Regardez d’abord autour de vous
À remarquer
- Passage couvert
- Sanctuaire latéral
- Plaque portant une inscription au-dessus de l’entrée
L’histoire du lieu
On appelle ce pont japonais en raison des gens qui vivaient autrefois d’un côté du canal. Personne n’a établi la date exacte de sa construction. Une inscription gravée lors d’une réparation en mille huit cent dix-sept indique prudemment que, selon la tradition, la traversée fut aménagée par des marchands japonais. Des archéologues ont trouvé sous la partie orientale des traces d’appuis et d’un platelage plus anciens datant de la fin du seizième siècle.

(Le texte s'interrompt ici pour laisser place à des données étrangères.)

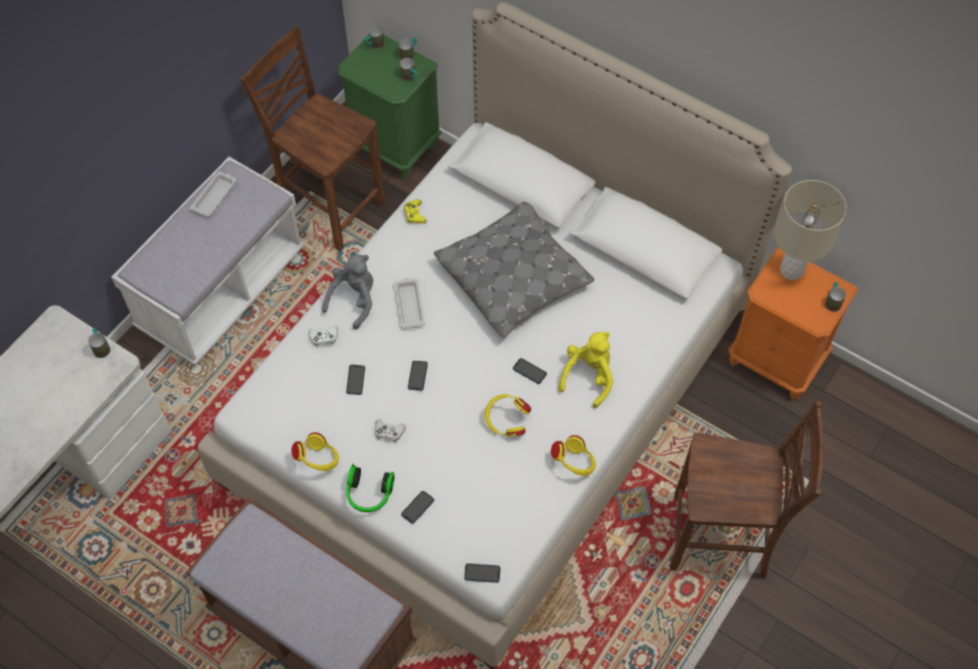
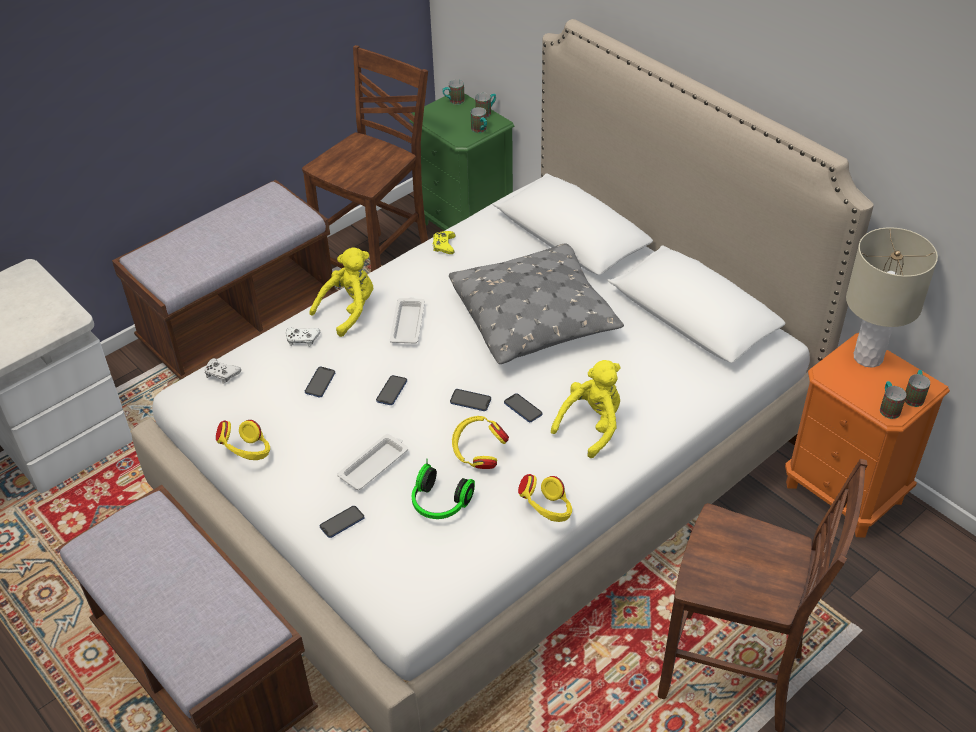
camera: 15 degrees right, 15 degrees down
mug [88,328,110,358] -> mug moved to [880,381,906,419]
white bench [111,157,305,366] -> brown bench [112,180,338,380]
white tray [190,172,237,217] -> white tray moved to [337,434,408,490]
brown chair [240,26,385,251] -> brown chair turned 75 degrees clockwise [302,45,428,274]
grey plush toy [322,254,373,329] -> yellow plush toy [309,247,373,337]
headphones [346,463,395,512] -> headphones moved to [412,459,475,519]
white game controller [375,419,406,443] -> white game controller moved to [205,358,241,384]
phone [464,563,500,583] -> phone moved to [450,389,491,411]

Les marchands se sont retrouvés à Hội An à cause d’une interdiction commerciale. L’empire Ming de Chine ne permettait pas aux Japonais d’acheter des marchandises directement en Chine, tandis qu’au Japon la soie était particulièrement recherchée. Ce port vietnamien servit d’intermédiaire. Les propriétaires de navires recevaient du shogunat Tokugawa des lettres portant un sceau rouge : celui-ci distinguait le commerçant légal du contrebandier ou du pirate. On apportait ici de l’argent, du cuivre et des armes ; en retour, on emportait de la soie, du sucre, des épices et du bois d’aloès. Cette différence rapportait aux marchands, et c’est pour elle qu’ils vivaient des mois loin de chez eux et établirent à Hội An leur propre quartier.
Un bras d’eau séparait leurs maisons et leurs boutiques de celles des commerçants chinois. Les marchands japonais financèrent une traversée couverte afin que chaque échange ne dépende pas d’une barque. On y transportait des marchandises, on allait négocier les prix, puis on revenait dans son quartier. Le toit protégeait les personnes et les ballots des pluies tropicales ; plus tard, on plaça même des marchandises à vendre de part et d’autre du passage.
En mille six cent trente-cinq, le shogunat Tokugawa interdit aux navires japonais de quitter le Japon. Les navires au sceau rouge cessèrent d’arriver. Une partie des marchands resta encore quelques décennies à Hội An, mais sans lien avec le marché japonais, leur quartier disparut. Le pont perdit ceux pour qui il avait été construit.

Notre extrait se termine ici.